- **Prompt**: Reproduce every line of the records below, character for character.

****************

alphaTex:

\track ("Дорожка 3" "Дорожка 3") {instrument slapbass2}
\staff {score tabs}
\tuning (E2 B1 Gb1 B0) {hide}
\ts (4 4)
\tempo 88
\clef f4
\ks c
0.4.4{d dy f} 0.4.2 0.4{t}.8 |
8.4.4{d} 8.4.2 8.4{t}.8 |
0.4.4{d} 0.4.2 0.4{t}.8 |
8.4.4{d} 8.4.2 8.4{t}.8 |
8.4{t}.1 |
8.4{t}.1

****************

- **Correct output**:
alphaTex:

\track ("Дорожка 3" "Дорожка 3") {instrument slapbass2}
\staff {score tabs}
\tuning (E2 B1 Gb1 B0) {hide}
\ts (4 4)
\tempo 88
\clef f4
\ks c
0.4.4{d dy f} 0.4.2 0.4{t}.8 |
8.4.4{d} 8.4.2 8.4{t}.8 |
0.4.4{d} 0.4.2 0.4{t}.8 |
8.4.4{d} 8.4.2 8.4{t}.8 |
8.4{t}.1 |
8.4{t}.1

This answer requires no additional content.